A straightforward revamp of BVI business law would help combat financial crime and boost the territory’s reputation, says Martin Kenney.


Martin Kenney, Head of Firm at Martin Kenney & Co (MKS), is calling for a new civil asset forfeiture law and tweaks to the BVI’s existing business legislation to help combat financial crime and boost the territory’s reputation.

These moves could also potentially put tens of millions of dollars in the government’s coffers, argues Kenney.

“Pass a law that allows [the government] to get in the game of forfeiting — taking the proceeds of corruption — to the extent that some small number of BVI companies are being used for these kinds of grandly illicit purposes.”

Speaking exclusively to The BVI Beacon newspaper, Kenney said that civil asset forfeiture — through which law enforcement can seize property from those suspected of criminal activity without necessarily securing a conviction against them — could be used to target bad actors from other countries who misuse BVI companies.

The new law should include provisions similar to sections of the UK’s Proceeds of Crime Act dealing with unexplained wealth orders.

“All this is is a way in which a statute could be enacted, called the Civil Asset Forfeiture Act, coupled with an unexplained wealth order jurisdiction, to allow our courts and our attorney general to move forward and seek the forfeiture of the proceeds of crime, corruption and fraud happening abroad but using BVI companies either to take money illicitly or hiding it.”

Previously proposed law

The reforms were first suggested as part a proposed bill that Martin Kenney & Co helped draft about 12 years ago at the request of the then-governor.

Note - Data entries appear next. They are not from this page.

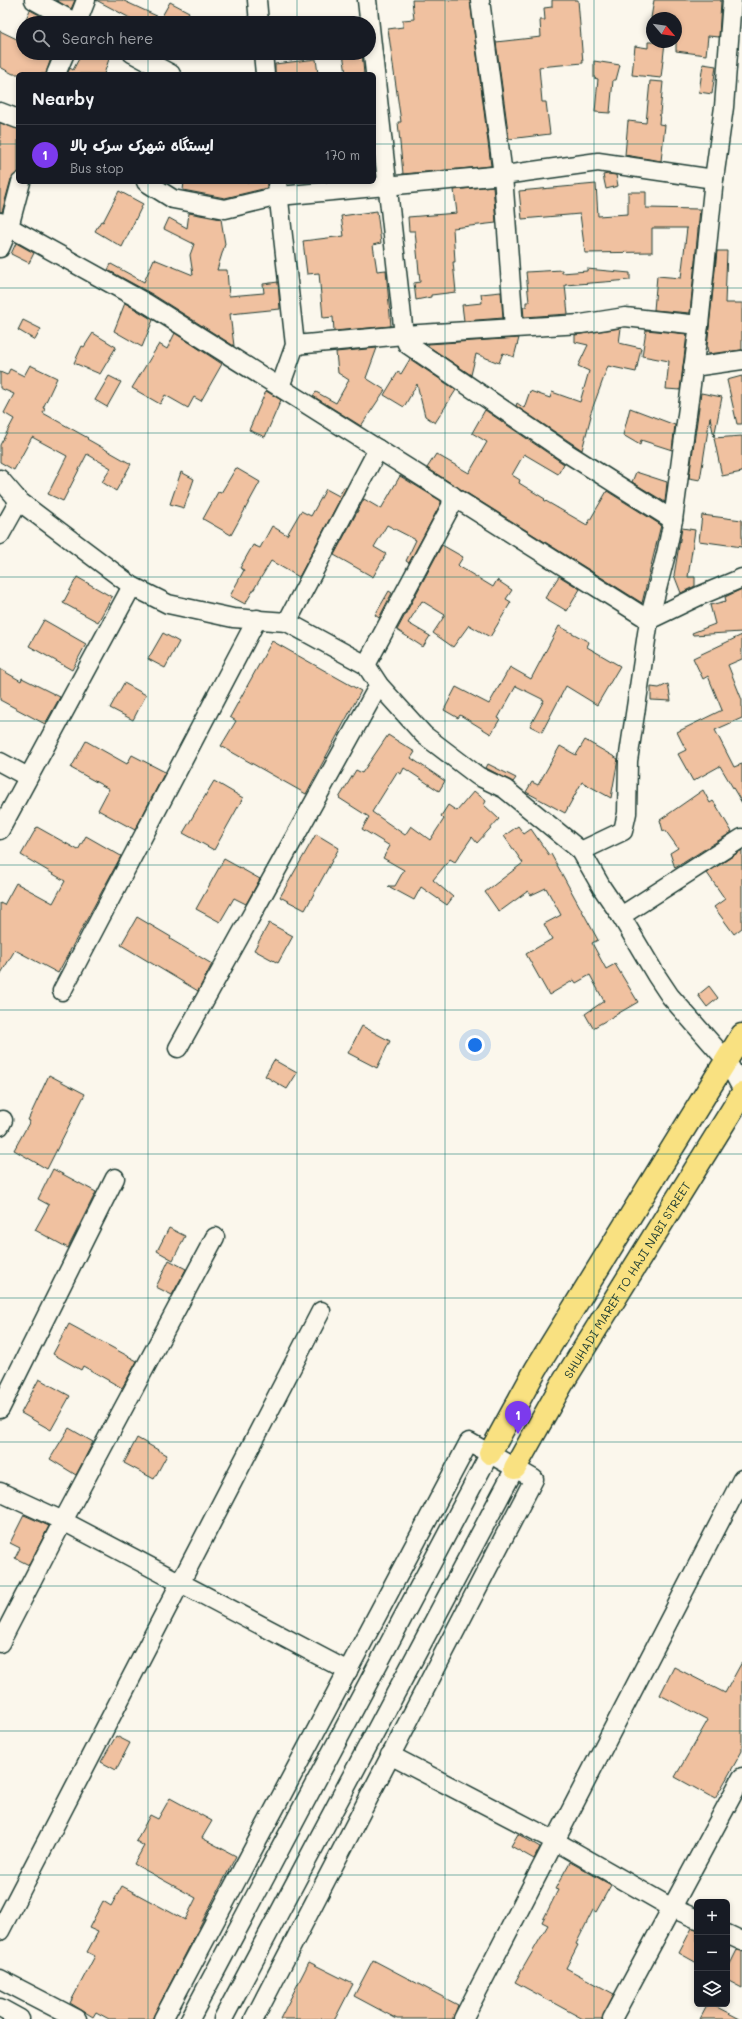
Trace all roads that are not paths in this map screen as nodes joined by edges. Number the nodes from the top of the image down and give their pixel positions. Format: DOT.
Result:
graph roads {
  1 [pos="34,0"];
  2 [pos="86,0"];
  3 [pos="257,0"];
  4 [pos="367,0"];
  5 [pos="480,0"];
  6 [pos="732,0"];
  7 [pos="63,16"];
  8 [pos="79,16"];
  9 [pos="259,16"];
  10 [pos="369,16"];
  11 [pos="62,60"];
  12 [pos="145,60"];
  13 [pos="264,60"];
  14 [pos="373,60"];
  15 [pos="57,72"];
  16 [pos="167,72"];
  17 [pos="265,72"];
  18 [pos="374,72"];
  19 [pos="376,88"];
  20 [pos="0,112"];
  21 [pos="16,119"];
  22 [pos="503,175"];
  23 [pos="714,179"];
  24 [pos="20,184"];
  25 [pos="149,184"];
  26 [pos="386,185"];
  27 [pos="278,189"];
  28 [pos="4,224"];
  29 [pos="0,248"];
  30 [pos="699,325"];
  31 [pos="514,328"];
  32 [pos="404,335"];
  33 [pos="295,345"];
  34 [pos="742,360"];
  35 [pos="693,367"];
  36 [pos="280,387"];
  37 [pos="378,449"];
  38 [pos="0,479"];
  39 [pos="452,495"];
  40 [pos="19,500"];
  41 [pos="673,520"];
  42 [pos="0,535"];
  43 [pos="742,578"];
  44 [pos="132,586"];
  45 [pos="257,619"];
  46 [pos="649,620"];
  47 [pos="287,622"];
  48 [pos="366,664"];
  49 [pos="379,685"];
  50 [pos="0,762"];
  51 [pos="28,777"];
  52 [pos="0,830"];
  53 [pos="742,838"];
  54 [pos="581,851"];
  55 [pos="621,916"];
  56 [pos="62,991"];
  57 [pos="742,1036"];
  58 [pos="178,1048"];
  59 [pos="727,1061"];
  60 [pos="742,1089"];
  61 [pos="742,1094"];
  62 [pos="115,1178"];
  63 [pos="215,1237"];
  64 [pos="321,1311"];
  65 [pos="0,1409"];
  66 [pos="490,1453"];
  67 [pos="515,1468"];
  68 [pos="742,1479"];
  69 [pos="0,1492"];
  70 [pos="63,1521"];
  71 [pos="180,1583"];
  72 [pos="0,1644"];
  73 [pos="348,1672"];
  74 [pos="390,1755"];
  75 [pos="742,1777"];
  76 [pos="555,1841"];
  77 [pos="672,1908"];
  78 [pos="694,1918"];
  79 [pos="0,1931"];
  80 [pos="729,1935"];
  81 [pos="742,1941"];
  82 [pos="0,1979"];
  83 [pos="0,2008"];
  84 [pos="20,2019"];
  85 [pos="77,2019"];
  86 [pos="163,2019"];
  87 [pos="190,2019"];
  88 [pos="223,2019"];
  89 [pos="254,2019"];
  90 [pos="463,2019"];
  91 [pos="612,2019"];
  1 -- 7 [label="street"];
  2 -- 8 [label="street"];
  3 -- 9 [label="street"];
  4 -- 10 [label="street"];
  5 -- 22 [label="street"];
  6 -- 23 [label="street"];
  11 -- 15 [label="street"];
  12 -- 16 [label="street"];
  13 -- 17 [label="street"];
  14 -- 18 [label="street"];
  19 -- 26 [label="street"];
  20 -- 21 [label="street"];
  22 -- 23 [label="street"];
  22 -- 26 [label="street"];
  22 -- 31 [label="street"];
  23 -- 30 [label="street"];
  24 -- 28 [label="street"];
  25 -- 27 [label="street"];
  26 -- 27 [label="street"];
  26 -- 32 [label="street"];
  27 -- 33 [label="street"];
  28 -- 29 [label="street"];
  28 -- 36 [label="street"];
  30 -- 31 [label="street"];
  30 -- 35 [label="street"];
  31 -- 32 [label="street"];
  32 -- 33 [label="street"];
  32 -- 41 [label="street"];
  33 -- 36 [label="street"];
  34 -- 35 [label="street"];
  35 -- 41 [label="street"];
  36 -- 37 [label="street"];
  37 -- 39 [label="street"];
  37 -- 47 [label="street"];
  38 -- 40 [label="street"];
  39 -- 46 [label="street"];
  39 -- 48 [label="street"];
  40 -- 42 [label="street"];
  40 -- 44 [label="street"];
  41 -- 46 [label="street"];
  43 -- 46 [label="street"];
  44 -- 45 [label="street"];
  44 -- 51 [label="street"];
  45 -- 47 [label="street"];
  45 -- 56 [label="street"];
  46 -- 54 [label="street"];
  47 -- 48 [label="street"];
  48 -- 49 [label="street"];
  49 -- 54 [label="street"];
  49 -- 58 [label="street"];
  50 -- 51 [label="street"];
  51 -- 52 [label="street"];
  53 -- 55 [label="street"];
  54 -- 55 [label="street"];
  55 -- 59 [label="street"];
  57 -- 59 [label="main road"];
  59 -- 60 [label="street"];
  59 -- 66 [label="main road"];
  61 -- 67 [label="main road, SHUHADI MAREF TO HAJI NABI STREET"];
  62 -- 65 [label="street"];
  63 -- 70 [label="street"];
  64 -- 71 [label="street"];
  66 -- 67 [label="street"];
  66 -- 73 [label="street"];
  66 -- 87 [label="street"];
  67 -- 74 [label="street"];
  67 -- 88 [label="street"];
  68 -- 76 [label="street"];
  69 -- 70 [label="street"];
  70 -- 71 [label="street"];
  70 -- 72 [label="street"];
  71 -- 73 [label="street"];
  71 -- 79 [label="street"];
  73 -- 86 [label="street"];
  74 -- 76 [label="street"];
  74 -- 89 [label="street"];
  75 -- 77 [label="street"];
  76 -- 77 [label="street"];
  76 -- 90 [label="street"];
  77 -- 78 [label="street"];
  77 -- 91 [label="street"];
  80 -- 81 [label="street"];
  82 -- 85 [label="street"];
  83 -- 84 [label="street"];
}
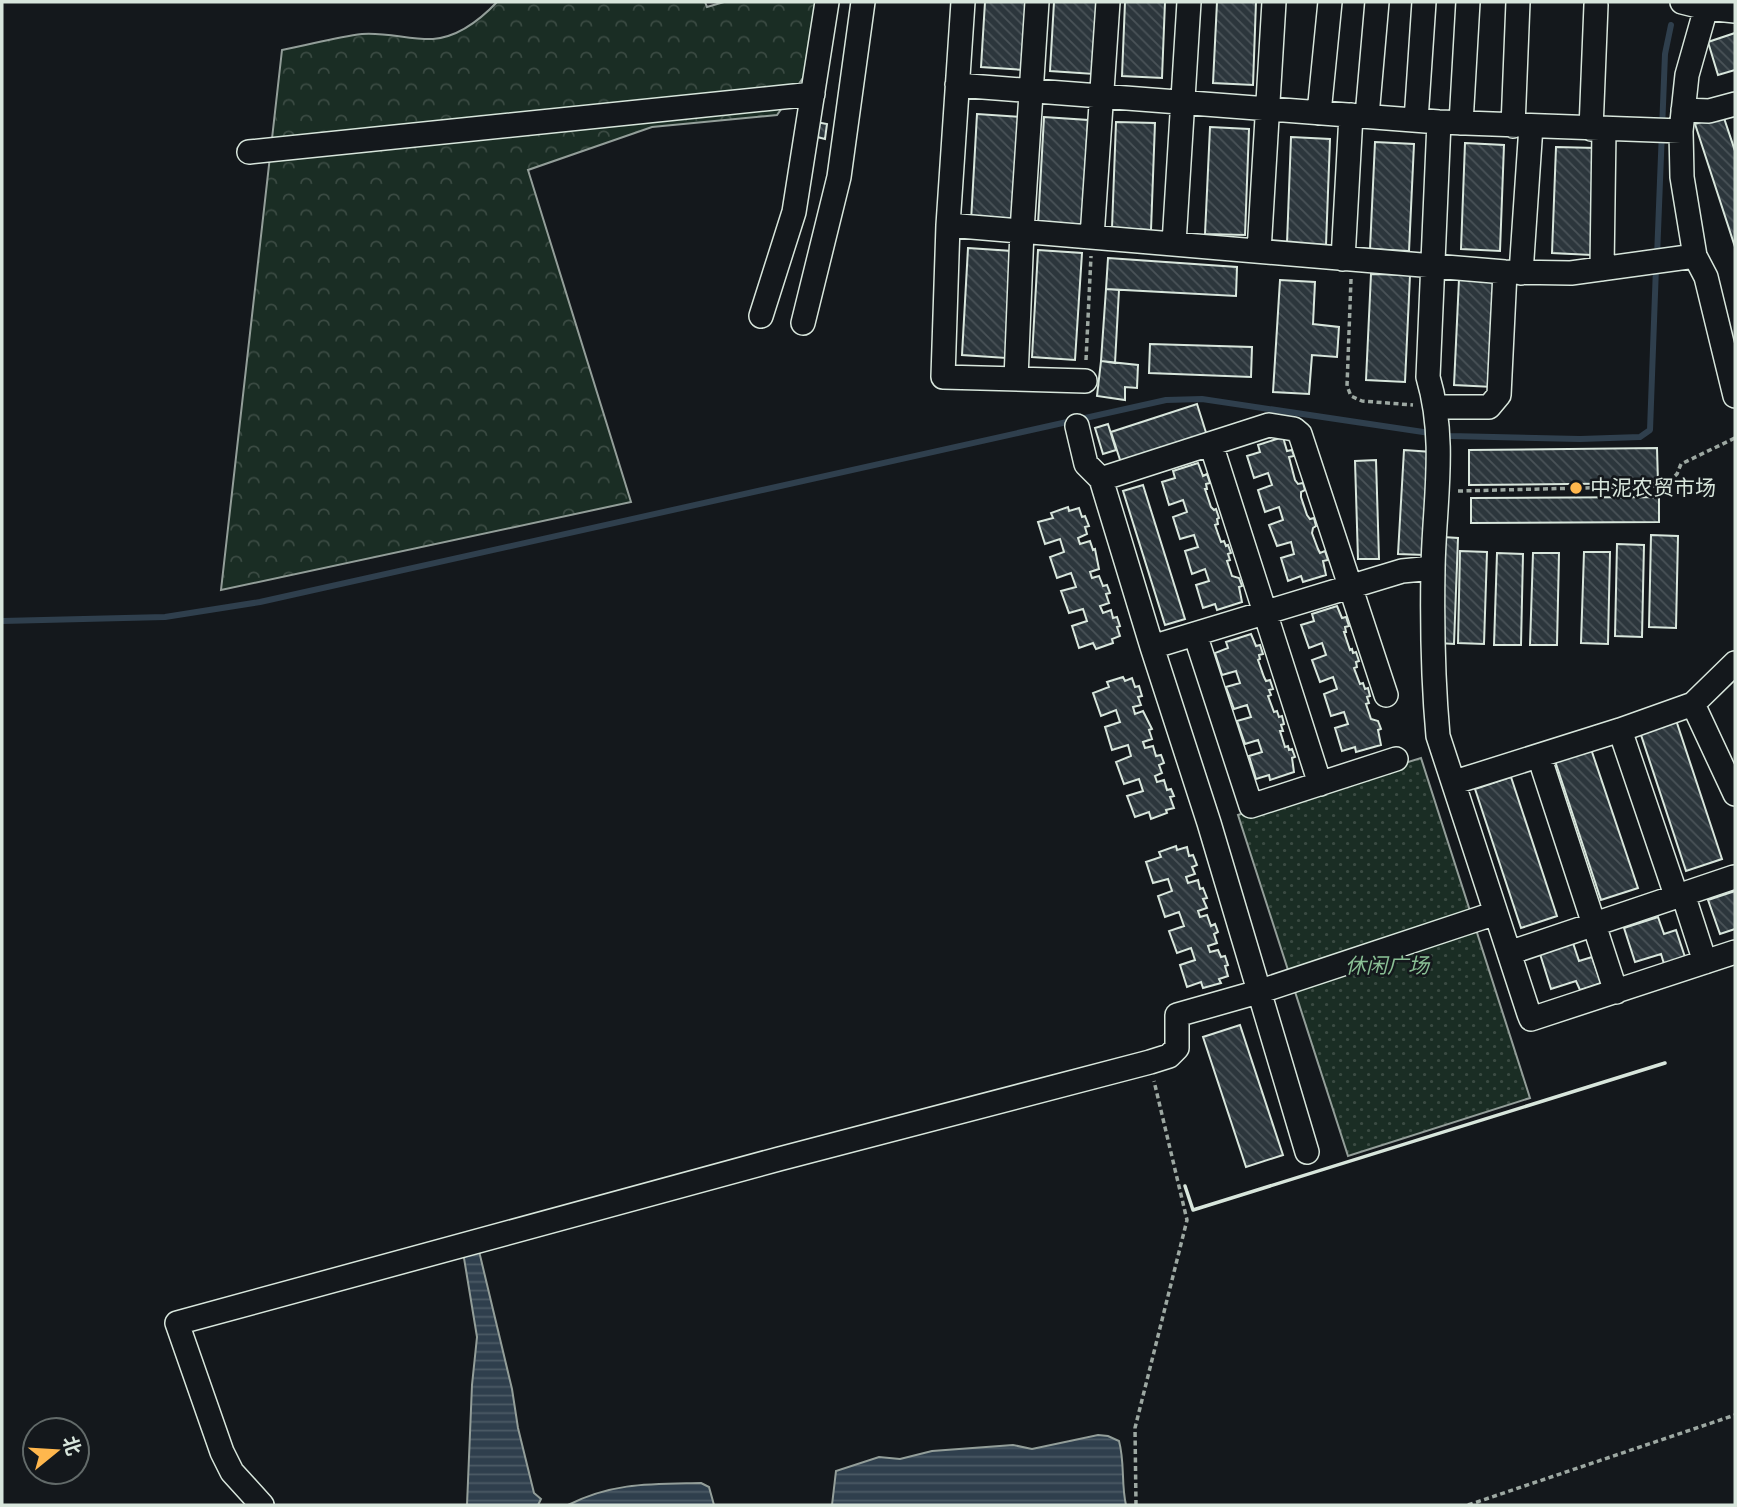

Such legislation has been occasionally promised in successive governments’ annual Speeches from the Throne, including in January 2023, but never enacted. Kenney added that the proposed law could bring a significant boost to the government’s treasury.

“Even in a small case, $40 million recovery would be 10 percent of our public budget. And why not? What does it cost to pass the statute?”

Fraud exception

A related reform recommendation would tweak existing legislation.

“We just want [the government] to create a fraud exception to the notion that a company after a certain period of time can never be resurrected or restored. It’s a problem for older cases where you need to sue directors for dishonest breach of trust. If you can’t resurrect the company, then the victims have no legal standing to sue the bad director.”

Kenney said such moves would boost the BVI’s image on the world stage.

“It would help to burnish our reputation — that we are not here as a pirate’s cove or that we are not here to help ne’er-do-wells and miscreants to steal money and hide it. We are here with a legal system that’s rational, robust and provides access to justice.”

Martin Kenney and MKS recently organised and hosted a unique anti-fraud conference in the BVI, which brought together around 100 elite lawyers from asset recovery network ICC Fraudnet. The conference was addressed by the Hon. Lorna Smith and headline-sponsored by BVI Finance.